ROMA.- In a dramatic moment for the whole world, upset by the pandemic, in his traditional message Urbi et Orbi, to the city and to the world, the Pope not only today made a strong call to fraternity -more than ever necessary- , but also for everyone to have access to vaccines and anti-coronavirus treatments, “especially to the most vulnerable.”
“In this time of darkness and uncertainties, lights of hope appear like those of vaccines, but for these lights to bring hope to the whole world, they have to be available to all,” said Francisco, who as happened at Easter – when also Italy was in total confinement, as now-, he delivered his message and then gave the blessing from the Hall of Blessings of the Apostolic Palace, without worshipers, instead of from the central balcony of St. Peter’s Basilica as in normal times. , when the Plaza was full.
“We cannot let closed nationalisms prevent us from living as the true human family that we are. We cannot let the virus of radical individualism win and leave us indifferent to the suffering of other brothers,” he said. “I cannot put myself before others, putting the market laws and patents on the laws of love and the health of humanity,” he added, with very strong words and directly alluding to what is happening in this moment in the world with the subject of vaccines.
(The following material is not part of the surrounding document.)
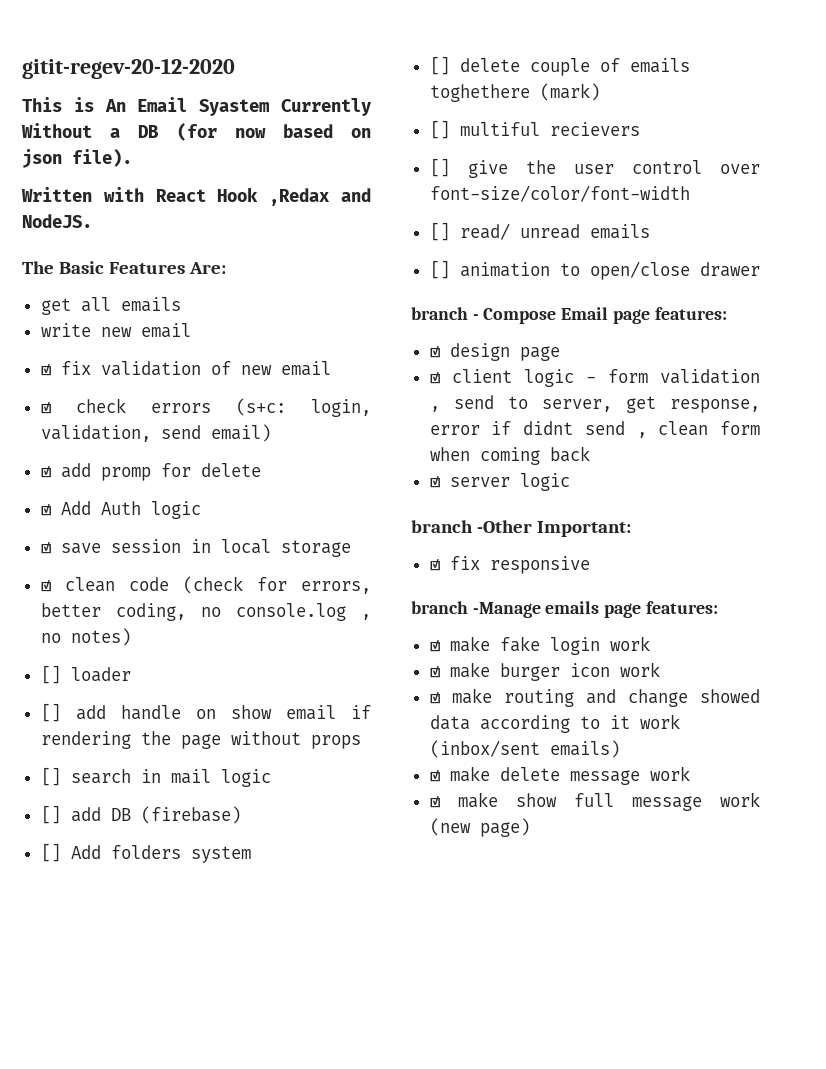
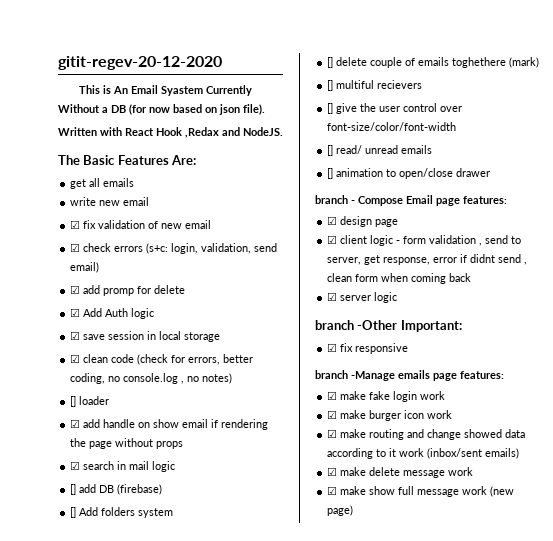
[40,703,61,722] [] -> [70,419,81,428] ☑
[40,767,61,786] [] -> [70,461,81,470] ☑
In this context, he solemnly asked the heads of States, international organizations and companies, “to promote cooperation and not competition, and seek a solution for all. Vaccines for all. Especially for the most vulnerable and most in need of all regions of the planet “. “First of all, the most vulnerable and needy!” He insisted.
“Faced with a challenge that knows no borders, no barriers can be erected. We are all in the same boat. Each person is my brother. In each person I see the face of God reflected and, in those who suffer, I glimpse the Lord who asks my help. I see it in the sick, in the poor, in the unemployed, in the marginalized, in the migrant and in the refugee, “said Francisco, again underlining the great themes of his pontificate. He also took up a phrase already pronounced on March 27, when he starred, alone in a desolate San Pedro Square, a prayer for the end of the pandemic.
Although in the Christmas message, as always, he reviewed the geopolitical situation of the world, he mentioned the Middle East, the long-standing Israeli-Palestinian conflict, Syria, Iraq, Yemen, Libya and other wars and terrorism situations that bloodied other corners of the planet , the pandemic was present from the beginning to the end.